In some other embodiments, a padding manner is to determine whether positions of the padding regions exceed a BV search range, according to the BV search range. If the positions of the padding regions do not exceed the search range, the reconstructed samples are directly used; if the positions of the padding regions exceed the search range, the grid regions are padded by copying reconstructed samples of a neighboring reference template or reference block. Specifically, whether boundaries need to be padded is determined according to the derived iVerMin, iVerMax, iHorMin and iHorMax.

leftPadding, rightPadding, topPadding and bottomPadding indicate whether a left grid region, a right grid region, a top grid region and a bottom grid region copy nearest reconstructed samples, that is:

leftPadding = ! ( pX_Best > iHorMin ) ; rightPadding = ! ( pX_Best < iHorMax ) ; topPadding = ! ( pY_Best > iVerMin ) ; bottomPadding = ! ( pY_Best < iverMax ) .

Here, if leftPadding is true, it means that samples in the left grid region exceed the BV search range, and reconstructed samples of a nearest neighboring reference template are copied; otherwise, reconstructed samples at this position are directly used. If rightPadding is true, it means that samples in the right grid region exceed the BV search range, and reconstructed samples of a nearest neighboring reference template or reference block are copied; otherwise, reconstructed samples at this position are directly used. If topPadding is true, it means that samples in the top grid region exceed the BV search range, and reconstructed samples of a nearest neighboring reference template are copied; otherwise, reconstructed samples at this position are directly used. If bottomPadding is true, it means that samples in the bottom grid region exceed the BV search range, and reconstructed samples of a neighboring reference template or reference block are copied; otherwise, reconstructed samples at this position are directly used.

Further, in the embodiment of the disclosure, a relevant mode selection flag (ibcFilterFlag) is transmitted at a CU layer. Manners of encoding ibcFilterFlag may be implemented in multiple manners. An implementable manner is to use equal-probability encoding; another implementable manner is to use context encoding, default context initial state and context update rate may be used, or context initial state and context update rate may be determined by statistics, which is not specifically limited here.

Further, in the embodiment of the disclosure, the method for decoding may be implemented in combination with various sub-modes in the IBC, which include, but are not limited to ordinary IBC merge, IBC TM merge, MBVD, IBC CIIP, IBC ABVP or the like, which is not specifically limited here, either.

Further, in the embodiment of the disclosure, the method for decoding is not limited to the intra prediction mode, nor is it limited to the IBC mode, and the method for decoding may be applicable to other modes to which the BV is applied. Or, the BV in the method for decoding is not limited to the BV used by the IBC, and the template in the method for decoding is not limited to the template used by the IBC, or the like, which is not specifically limited here.

The embodiment provides a method for decoding, in which a first template of a current block is determined first, and a BV candidate list of the current block is determined; then, a bitstream is decoded to determine BV indication information, and a first BV is determined according to the BV indication information and the BV candidate list; then, a matching template and a reference block corresponding to the matching template are determined according to the first BV; model parameters are determined according to the first template and the matching template, the reference block is filtered according to the model parameters, and a filtered reference block is determined; and finally, a prediction value of the current block is determined according to the filtered reference block. In this way, the model parameters are determined according to the first template and the matching template, the model parameters fully reflect correlation between the matching template and the first template of the current block, this correlation is applied to the reference block, such that reconstructed samples of the reference block are filtered and corrected, and then the filtered reconstructed samples are used as prediction samples of the current block, which may not only improve prediction accuracy and save the bit rate, but also effectively solve a problem that linear variation is present between the reference block and the current block; and may further improve encoding and decoding efficiency, thereby enhancing encoding and decoding performance.

- DATASET CONTENT:
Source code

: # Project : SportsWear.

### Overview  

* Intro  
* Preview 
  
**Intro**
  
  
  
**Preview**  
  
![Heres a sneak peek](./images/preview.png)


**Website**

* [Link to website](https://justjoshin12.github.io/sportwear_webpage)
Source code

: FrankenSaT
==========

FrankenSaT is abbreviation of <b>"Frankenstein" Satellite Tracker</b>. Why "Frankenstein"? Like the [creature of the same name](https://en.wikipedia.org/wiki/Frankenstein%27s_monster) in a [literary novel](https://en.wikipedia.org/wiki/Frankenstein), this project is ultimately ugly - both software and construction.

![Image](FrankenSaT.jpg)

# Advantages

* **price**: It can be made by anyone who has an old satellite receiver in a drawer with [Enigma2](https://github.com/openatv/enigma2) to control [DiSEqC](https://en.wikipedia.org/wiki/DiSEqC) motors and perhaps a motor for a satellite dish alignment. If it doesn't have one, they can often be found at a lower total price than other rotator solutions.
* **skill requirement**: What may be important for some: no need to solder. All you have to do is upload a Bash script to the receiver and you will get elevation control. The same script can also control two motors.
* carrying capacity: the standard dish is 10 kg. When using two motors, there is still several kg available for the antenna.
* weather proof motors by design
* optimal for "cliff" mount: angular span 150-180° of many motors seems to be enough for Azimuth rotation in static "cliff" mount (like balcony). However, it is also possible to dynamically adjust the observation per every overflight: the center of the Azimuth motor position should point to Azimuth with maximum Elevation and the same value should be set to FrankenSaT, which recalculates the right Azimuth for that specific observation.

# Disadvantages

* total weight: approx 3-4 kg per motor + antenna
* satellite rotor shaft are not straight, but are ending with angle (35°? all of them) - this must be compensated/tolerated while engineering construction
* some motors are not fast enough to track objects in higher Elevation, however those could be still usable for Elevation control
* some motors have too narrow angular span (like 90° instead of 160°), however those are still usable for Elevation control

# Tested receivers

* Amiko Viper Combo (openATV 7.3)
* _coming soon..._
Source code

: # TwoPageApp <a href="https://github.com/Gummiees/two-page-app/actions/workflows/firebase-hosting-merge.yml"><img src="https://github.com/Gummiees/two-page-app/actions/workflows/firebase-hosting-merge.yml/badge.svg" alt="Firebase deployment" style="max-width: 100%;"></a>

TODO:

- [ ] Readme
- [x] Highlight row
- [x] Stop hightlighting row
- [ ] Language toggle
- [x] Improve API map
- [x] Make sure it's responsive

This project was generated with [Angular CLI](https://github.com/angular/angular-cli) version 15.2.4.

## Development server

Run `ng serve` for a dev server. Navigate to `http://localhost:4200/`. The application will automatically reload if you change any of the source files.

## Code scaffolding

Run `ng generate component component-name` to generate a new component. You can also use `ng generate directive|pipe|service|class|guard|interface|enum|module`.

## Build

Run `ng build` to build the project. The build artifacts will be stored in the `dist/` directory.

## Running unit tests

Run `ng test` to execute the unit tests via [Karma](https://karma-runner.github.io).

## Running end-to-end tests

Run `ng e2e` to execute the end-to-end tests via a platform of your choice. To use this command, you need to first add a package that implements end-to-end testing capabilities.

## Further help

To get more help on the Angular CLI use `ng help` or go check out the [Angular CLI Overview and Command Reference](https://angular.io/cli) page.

- DIRECTIONS FOR THIS TASK: Quote the video decoding passage word for word, starting with "leftPadding = !" and going on through "iverMax ) .". You won't need the lines for any of this.

- WORKED SOLUTION:
leftPadding = ! ( pX_Best > iHorMin ) ; rightPadding = ! ( pX_Best < iHorMax ) ; topPadding = ! ( pY_Best > iVerMin ) ; bottomPadding = ! ( pY_Best < iverMax ) .